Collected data
————

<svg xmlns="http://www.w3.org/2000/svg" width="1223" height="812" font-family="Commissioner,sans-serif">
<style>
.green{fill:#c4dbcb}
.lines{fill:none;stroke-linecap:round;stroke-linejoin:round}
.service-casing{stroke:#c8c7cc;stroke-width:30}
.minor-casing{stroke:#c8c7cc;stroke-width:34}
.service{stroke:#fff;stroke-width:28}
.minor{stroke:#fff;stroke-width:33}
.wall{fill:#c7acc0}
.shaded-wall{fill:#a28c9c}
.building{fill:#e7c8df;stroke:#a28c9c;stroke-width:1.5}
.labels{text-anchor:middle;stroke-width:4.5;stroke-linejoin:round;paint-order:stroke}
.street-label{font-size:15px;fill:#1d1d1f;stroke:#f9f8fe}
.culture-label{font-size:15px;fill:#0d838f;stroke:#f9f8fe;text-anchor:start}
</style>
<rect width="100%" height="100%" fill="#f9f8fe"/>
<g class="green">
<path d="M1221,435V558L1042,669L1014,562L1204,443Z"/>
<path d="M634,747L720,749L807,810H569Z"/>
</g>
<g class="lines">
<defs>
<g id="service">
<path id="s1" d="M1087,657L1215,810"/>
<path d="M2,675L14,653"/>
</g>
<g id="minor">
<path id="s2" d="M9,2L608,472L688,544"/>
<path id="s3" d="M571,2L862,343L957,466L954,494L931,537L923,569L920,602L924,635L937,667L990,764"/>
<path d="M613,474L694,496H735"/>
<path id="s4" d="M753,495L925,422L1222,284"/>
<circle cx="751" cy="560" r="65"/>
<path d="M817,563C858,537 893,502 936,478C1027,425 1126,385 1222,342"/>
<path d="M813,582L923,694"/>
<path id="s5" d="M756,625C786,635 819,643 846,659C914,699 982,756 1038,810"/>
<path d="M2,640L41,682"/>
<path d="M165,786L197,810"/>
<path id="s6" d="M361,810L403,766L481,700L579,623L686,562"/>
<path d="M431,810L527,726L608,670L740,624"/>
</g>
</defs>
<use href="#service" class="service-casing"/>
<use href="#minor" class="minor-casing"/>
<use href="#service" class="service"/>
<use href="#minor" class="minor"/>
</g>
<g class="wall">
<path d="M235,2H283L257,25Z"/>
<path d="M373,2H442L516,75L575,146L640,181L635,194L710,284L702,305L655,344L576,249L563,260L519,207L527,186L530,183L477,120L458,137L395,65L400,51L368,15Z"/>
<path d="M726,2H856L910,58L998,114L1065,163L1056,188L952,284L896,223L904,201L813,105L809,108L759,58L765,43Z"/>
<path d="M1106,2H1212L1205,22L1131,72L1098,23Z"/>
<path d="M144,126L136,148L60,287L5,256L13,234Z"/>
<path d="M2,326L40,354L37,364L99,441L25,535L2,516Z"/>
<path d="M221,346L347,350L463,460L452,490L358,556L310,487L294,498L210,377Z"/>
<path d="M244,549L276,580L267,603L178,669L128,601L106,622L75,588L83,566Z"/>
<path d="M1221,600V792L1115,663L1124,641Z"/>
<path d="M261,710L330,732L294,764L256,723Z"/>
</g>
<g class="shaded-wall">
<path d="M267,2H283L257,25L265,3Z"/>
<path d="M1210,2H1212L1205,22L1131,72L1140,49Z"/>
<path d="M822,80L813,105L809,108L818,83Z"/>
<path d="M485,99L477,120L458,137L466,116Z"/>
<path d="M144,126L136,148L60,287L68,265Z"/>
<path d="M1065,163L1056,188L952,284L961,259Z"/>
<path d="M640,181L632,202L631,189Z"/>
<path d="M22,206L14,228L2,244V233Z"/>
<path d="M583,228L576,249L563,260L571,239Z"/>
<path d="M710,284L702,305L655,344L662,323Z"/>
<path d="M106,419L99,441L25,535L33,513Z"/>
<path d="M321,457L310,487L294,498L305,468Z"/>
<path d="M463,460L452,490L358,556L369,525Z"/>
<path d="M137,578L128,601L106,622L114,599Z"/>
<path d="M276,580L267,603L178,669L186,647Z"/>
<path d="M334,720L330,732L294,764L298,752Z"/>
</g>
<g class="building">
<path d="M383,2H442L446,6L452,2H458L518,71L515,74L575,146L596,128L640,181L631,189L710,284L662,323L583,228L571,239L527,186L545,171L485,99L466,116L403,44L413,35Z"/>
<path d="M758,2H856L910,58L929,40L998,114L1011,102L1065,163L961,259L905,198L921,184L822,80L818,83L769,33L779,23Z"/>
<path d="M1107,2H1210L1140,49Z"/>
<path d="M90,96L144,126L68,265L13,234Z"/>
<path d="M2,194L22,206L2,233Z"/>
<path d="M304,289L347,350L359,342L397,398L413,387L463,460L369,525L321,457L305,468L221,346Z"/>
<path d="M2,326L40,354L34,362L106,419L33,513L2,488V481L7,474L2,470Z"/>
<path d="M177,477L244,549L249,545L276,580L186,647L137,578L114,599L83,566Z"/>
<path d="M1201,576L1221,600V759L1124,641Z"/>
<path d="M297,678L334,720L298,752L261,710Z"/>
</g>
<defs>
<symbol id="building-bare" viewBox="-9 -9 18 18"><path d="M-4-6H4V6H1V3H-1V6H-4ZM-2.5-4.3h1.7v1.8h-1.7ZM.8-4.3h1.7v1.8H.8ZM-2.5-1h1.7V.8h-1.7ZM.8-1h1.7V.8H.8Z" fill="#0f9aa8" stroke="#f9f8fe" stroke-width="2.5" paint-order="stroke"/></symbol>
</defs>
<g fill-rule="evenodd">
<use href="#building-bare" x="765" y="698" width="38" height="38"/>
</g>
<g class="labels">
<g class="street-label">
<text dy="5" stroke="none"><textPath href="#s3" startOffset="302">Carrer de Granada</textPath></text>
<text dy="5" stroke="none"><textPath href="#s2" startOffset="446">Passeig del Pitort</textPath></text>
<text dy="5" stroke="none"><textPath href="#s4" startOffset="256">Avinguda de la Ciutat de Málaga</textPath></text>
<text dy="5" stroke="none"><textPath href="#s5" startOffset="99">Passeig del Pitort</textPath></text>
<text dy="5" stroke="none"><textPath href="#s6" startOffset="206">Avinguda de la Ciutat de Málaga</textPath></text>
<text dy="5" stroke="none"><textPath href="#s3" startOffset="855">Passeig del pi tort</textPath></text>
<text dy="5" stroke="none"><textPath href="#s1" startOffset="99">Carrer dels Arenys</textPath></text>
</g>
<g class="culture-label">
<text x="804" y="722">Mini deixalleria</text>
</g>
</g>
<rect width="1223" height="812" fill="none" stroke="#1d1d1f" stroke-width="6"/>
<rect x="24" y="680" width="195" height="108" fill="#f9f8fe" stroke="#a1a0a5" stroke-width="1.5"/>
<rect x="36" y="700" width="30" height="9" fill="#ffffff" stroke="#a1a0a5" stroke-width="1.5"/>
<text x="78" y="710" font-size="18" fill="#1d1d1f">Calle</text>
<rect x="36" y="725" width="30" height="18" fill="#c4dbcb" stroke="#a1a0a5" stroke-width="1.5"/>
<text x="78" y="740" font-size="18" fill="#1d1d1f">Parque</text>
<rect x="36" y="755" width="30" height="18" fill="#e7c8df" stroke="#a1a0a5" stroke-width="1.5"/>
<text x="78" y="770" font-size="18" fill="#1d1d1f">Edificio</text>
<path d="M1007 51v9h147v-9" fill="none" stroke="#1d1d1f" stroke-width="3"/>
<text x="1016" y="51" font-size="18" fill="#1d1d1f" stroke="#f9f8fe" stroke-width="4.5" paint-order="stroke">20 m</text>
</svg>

————

Using the records above, list each line that includes "casing".

### The answer
.service-casing{stroke:#c8c7cc;stroke-width:30}
.minor-casing{stroke:#c8c7cc;stroke-width:34}
<use href="#service" class="service-casing"/>
<use href="#minor" class="minor-casing"/>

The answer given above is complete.